Problem to solve: Show every line of the material below that contains the string "døre". Uppercase and lowercase count as different.

Data excerpts:
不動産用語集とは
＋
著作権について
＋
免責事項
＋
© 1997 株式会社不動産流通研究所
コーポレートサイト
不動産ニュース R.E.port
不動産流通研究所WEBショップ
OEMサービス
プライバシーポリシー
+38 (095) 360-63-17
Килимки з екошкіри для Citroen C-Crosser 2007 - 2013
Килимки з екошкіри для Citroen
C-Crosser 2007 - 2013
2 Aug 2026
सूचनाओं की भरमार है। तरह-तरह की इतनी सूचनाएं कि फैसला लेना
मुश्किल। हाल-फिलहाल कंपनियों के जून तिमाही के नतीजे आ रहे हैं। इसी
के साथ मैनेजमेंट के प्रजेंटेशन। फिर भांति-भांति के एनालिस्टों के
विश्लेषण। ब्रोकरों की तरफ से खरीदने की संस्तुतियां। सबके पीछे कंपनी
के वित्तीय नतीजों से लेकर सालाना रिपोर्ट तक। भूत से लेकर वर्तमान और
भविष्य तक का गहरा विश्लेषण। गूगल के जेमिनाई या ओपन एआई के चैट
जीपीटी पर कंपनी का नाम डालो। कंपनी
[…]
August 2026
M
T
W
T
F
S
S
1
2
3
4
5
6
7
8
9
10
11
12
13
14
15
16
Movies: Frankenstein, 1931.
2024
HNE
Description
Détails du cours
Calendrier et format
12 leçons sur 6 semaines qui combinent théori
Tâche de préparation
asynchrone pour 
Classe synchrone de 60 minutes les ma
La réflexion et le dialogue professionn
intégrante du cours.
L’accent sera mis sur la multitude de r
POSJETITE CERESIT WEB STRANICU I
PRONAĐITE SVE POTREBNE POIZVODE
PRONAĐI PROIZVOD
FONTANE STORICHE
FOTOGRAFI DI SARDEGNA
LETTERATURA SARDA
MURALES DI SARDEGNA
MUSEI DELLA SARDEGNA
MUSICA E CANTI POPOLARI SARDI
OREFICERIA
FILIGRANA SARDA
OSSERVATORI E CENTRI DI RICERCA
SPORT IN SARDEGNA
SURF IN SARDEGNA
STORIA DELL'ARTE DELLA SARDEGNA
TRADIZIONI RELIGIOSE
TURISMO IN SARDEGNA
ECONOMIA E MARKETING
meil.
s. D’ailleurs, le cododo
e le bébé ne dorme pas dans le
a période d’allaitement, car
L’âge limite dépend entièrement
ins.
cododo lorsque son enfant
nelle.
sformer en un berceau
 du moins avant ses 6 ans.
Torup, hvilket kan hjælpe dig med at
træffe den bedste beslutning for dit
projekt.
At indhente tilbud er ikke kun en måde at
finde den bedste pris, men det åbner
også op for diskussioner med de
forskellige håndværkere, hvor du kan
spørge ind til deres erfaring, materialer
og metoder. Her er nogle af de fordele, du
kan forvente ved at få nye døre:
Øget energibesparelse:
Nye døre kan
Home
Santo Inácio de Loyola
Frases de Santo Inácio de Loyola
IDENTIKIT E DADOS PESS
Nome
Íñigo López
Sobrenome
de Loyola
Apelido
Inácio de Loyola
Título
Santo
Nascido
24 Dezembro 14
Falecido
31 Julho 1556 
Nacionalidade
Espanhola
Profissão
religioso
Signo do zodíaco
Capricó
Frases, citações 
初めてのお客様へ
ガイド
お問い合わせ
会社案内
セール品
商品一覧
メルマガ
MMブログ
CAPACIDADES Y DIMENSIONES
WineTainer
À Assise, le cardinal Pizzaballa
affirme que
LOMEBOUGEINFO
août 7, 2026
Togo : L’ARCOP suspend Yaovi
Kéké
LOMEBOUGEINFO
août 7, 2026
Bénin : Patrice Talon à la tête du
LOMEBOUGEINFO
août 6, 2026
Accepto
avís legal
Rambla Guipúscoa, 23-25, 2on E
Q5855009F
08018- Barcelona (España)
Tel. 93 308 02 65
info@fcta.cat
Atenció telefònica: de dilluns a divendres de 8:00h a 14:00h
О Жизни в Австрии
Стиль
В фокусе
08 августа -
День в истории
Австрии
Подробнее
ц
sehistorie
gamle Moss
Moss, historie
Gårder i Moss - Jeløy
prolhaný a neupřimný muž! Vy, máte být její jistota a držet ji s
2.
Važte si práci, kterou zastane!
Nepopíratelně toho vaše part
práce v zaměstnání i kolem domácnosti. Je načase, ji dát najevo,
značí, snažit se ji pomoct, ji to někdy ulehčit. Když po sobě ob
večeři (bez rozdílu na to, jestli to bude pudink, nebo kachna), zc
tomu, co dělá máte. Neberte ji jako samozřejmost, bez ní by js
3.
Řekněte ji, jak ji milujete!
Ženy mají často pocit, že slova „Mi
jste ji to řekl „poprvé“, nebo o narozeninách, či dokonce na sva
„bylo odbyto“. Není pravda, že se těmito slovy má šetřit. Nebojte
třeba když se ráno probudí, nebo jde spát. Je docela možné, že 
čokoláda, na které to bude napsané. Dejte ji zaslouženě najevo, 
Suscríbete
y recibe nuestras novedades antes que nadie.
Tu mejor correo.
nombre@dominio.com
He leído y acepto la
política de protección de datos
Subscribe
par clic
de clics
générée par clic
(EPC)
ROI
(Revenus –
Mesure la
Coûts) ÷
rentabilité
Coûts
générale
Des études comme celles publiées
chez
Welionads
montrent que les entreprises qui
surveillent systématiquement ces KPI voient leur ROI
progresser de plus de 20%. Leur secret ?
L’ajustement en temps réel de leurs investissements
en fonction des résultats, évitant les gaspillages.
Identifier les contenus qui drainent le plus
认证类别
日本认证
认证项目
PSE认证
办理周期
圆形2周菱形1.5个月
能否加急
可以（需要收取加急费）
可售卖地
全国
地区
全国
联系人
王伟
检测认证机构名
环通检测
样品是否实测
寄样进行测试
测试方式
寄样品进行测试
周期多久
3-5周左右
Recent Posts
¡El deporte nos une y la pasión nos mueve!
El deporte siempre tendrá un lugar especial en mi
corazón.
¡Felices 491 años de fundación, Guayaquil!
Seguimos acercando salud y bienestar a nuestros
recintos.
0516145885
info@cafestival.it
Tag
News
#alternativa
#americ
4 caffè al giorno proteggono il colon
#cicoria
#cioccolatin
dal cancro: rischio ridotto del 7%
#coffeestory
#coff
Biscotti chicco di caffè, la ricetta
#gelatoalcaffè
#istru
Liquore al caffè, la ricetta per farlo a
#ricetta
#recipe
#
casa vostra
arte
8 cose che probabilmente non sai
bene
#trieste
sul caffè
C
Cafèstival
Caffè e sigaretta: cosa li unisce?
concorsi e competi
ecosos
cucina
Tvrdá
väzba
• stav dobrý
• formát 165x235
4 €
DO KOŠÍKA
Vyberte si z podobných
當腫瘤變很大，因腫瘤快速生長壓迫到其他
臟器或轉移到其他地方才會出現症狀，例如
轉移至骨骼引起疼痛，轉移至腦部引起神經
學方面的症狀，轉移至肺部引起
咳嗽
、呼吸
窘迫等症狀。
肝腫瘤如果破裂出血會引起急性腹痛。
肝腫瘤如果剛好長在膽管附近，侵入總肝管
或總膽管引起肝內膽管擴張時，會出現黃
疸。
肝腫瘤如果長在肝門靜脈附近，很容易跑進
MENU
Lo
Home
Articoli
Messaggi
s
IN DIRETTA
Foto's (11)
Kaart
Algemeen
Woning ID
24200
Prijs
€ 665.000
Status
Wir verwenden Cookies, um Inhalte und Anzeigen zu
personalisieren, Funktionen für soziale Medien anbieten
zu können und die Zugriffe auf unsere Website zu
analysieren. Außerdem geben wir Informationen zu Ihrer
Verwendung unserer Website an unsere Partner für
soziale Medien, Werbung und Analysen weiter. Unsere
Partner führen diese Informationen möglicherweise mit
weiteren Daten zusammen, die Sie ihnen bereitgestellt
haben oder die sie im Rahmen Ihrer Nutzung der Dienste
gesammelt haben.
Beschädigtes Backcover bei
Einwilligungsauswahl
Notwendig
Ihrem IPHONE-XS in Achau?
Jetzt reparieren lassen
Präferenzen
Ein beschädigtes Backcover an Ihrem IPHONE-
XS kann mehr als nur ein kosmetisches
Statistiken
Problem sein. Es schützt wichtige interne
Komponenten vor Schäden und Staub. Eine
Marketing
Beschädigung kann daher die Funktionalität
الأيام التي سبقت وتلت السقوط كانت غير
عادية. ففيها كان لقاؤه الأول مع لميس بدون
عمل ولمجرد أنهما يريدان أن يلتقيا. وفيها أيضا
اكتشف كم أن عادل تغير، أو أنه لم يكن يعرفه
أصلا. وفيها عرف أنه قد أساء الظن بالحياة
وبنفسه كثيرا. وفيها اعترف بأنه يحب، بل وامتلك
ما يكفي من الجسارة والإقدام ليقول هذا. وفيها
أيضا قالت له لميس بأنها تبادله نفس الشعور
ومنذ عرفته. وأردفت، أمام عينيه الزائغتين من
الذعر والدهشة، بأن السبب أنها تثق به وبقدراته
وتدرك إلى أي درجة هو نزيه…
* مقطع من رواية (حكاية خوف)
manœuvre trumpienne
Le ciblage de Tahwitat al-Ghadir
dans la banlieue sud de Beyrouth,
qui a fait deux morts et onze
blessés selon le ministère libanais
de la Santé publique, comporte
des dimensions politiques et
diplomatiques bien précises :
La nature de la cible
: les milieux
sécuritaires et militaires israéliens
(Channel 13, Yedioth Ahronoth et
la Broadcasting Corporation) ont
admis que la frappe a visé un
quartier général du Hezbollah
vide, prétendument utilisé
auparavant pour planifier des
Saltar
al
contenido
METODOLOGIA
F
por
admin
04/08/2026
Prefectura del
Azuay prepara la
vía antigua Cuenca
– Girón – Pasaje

Solution to this exercise:
kan forvente ved at få nye døre:
Nye døre kan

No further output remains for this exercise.